For those whose brackets took a blow after perhaps just the first day of the 2016 NCAA men’s basketball championships, this year’s tournament may provide a case in point on the value of analytics over sentiment and gut feelings.
After just the first day, the New York Times described the tournament as "one upset after another."
To showcase the value of predictive analytics and hard data over intuition or hunches, prior to the start of the 2016 championship, once again, the SAP Data Viz team used SAP Lumira and SAP Predictive Analytics to analyze data from the top 68 teams in order to fill out a bracket and determine which ones will reach the Final Four.
The Data Viz and Predictive Analytics team relied on publicly available data from multiple sources such as ESPN.com, Wikipedia, GPS Visualizer, and key statistics from sources such as the College Basketball Power Index, Defensive/Offensive Quotient, Strength of Schedule deviation, and other stats. Each matchup was evaluated on a team by team basis. You can check out how your bracket is faring against the SAP team’s predictions here.
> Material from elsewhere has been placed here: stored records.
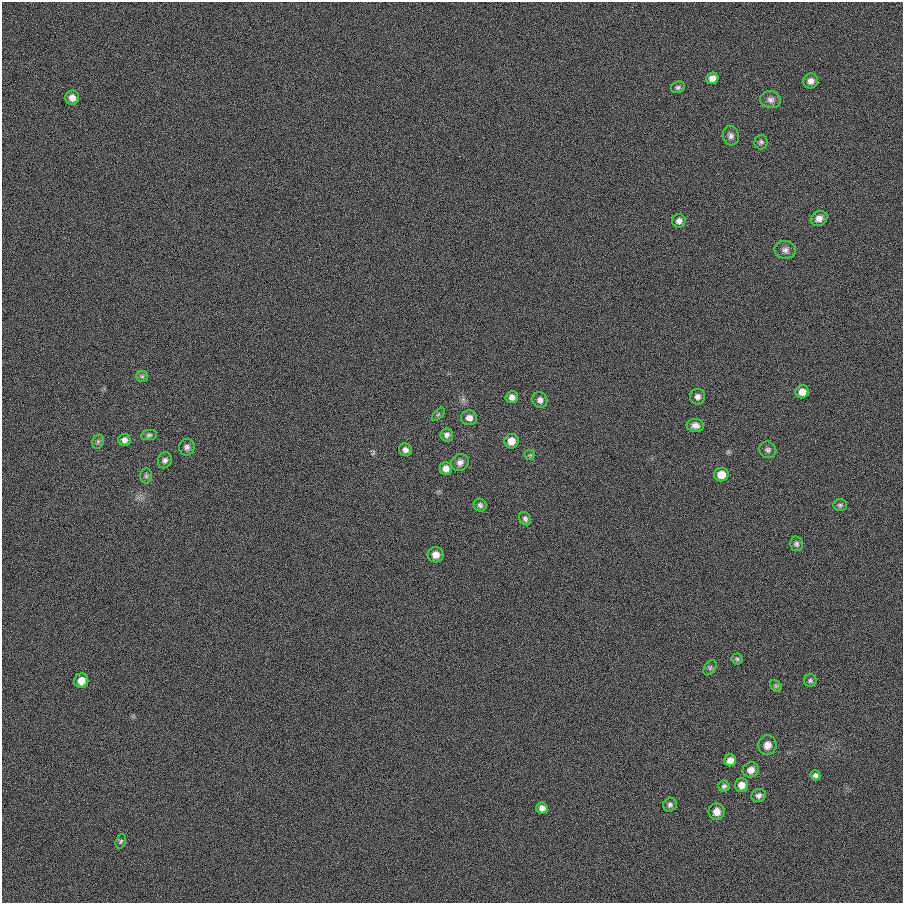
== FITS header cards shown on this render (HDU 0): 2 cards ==
NAXIS1  =                  901
NAXIS2  =                  901

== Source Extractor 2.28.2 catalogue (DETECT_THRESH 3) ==
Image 901 x 901 px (HDU 0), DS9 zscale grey, 1 PNG px = 1 image px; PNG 905 x 905 px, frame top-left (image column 1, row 901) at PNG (2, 2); each listed source drawn as its Kron ellipse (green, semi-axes under 4 px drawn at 4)
Background 0.00106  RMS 0.099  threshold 0.297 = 3 sigma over >= 5 px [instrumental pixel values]
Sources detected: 53; all 53 listed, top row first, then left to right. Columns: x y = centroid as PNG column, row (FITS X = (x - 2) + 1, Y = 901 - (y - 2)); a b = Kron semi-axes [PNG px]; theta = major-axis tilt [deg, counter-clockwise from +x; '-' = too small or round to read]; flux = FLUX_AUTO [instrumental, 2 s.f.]
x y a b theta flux
712 78 6 5 - 41
811 81 8 7 - 32
678 87 7 5 24 14
72 98 7 7 - 41
771 100 10 8 -9 32
731 136 10 8 -77 26
761 142 7 6 - 15
819 218 9 7 32 39
679 221 7 6 - 27
785 250 10 9 - 32
142 376 6 5 - 13
802 392 6 6 - 52
512 397 6 6 - 30
697 397 7 7 - 25
540 400 8 7 - 25
438 414 8 3 45 9.2
469 418 8 7 - 39
695 425 8 6 -8 33
149 435 8 5 8 14
447 435 7 6 - 24
124 440 6 6 - 27
511 441 7 7 - 65
98 442 7 5 68 14
187 447 8 8 - 25
405 450 7 6 - 27
768 450 9 8 - 21
530 455 5 5 - 11
165 460 8 7 - 21
460 462 9 8 - 31
446 468 6 6 - 40
721 474 7 6 - 76
146 476 7 6 - 14
480 505 7 6 - 18
840 505 7 6 - 13
525 519 7 5 -58 17
796 544 7 6 - 17
436 555 8 7 - 44
737 659 5 5 - 11
710 668 8 5 55 15
81 681 7 7 - 54
810 681 6 6 - 13
776 686 7 5 -45 13
767 745 10 9 - 48
730 760 6 6 - 45
751 770 8 7 - 43
815 775 5 4 - 19
742 785 7 6 - 49
724 786 5 5 - 17
759 795 7 6 - 20
670 805 7 6 - 19
542 808 6 5 - 32
717 812 8 8 - 54
121 841 7 5 70 11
And, in a recent FiveThirtyEight blog post, Nate Silver and Jay Boice offered their 2016 forecast for March Madness. Silver, a statistician and author of “The Signal and the Noise: Why So Many Predictions Fail - but Some Don't,” and Boice, a computational journalist, relied on what they describe as “relatively simple information” including final scores from games, home court advantage and the location of games, as well as a team’s conference, as well as other factors.
Still while predictive analytics can provide greater insight, at least in this situation the risk of a bad decision is relatively low, and it’s good to remember that anything can happen and “that’s why they play the games.” Or, to switch sports and quote the wisdom of baseball great Yogi Berra, “it ain’t over til it’s over.”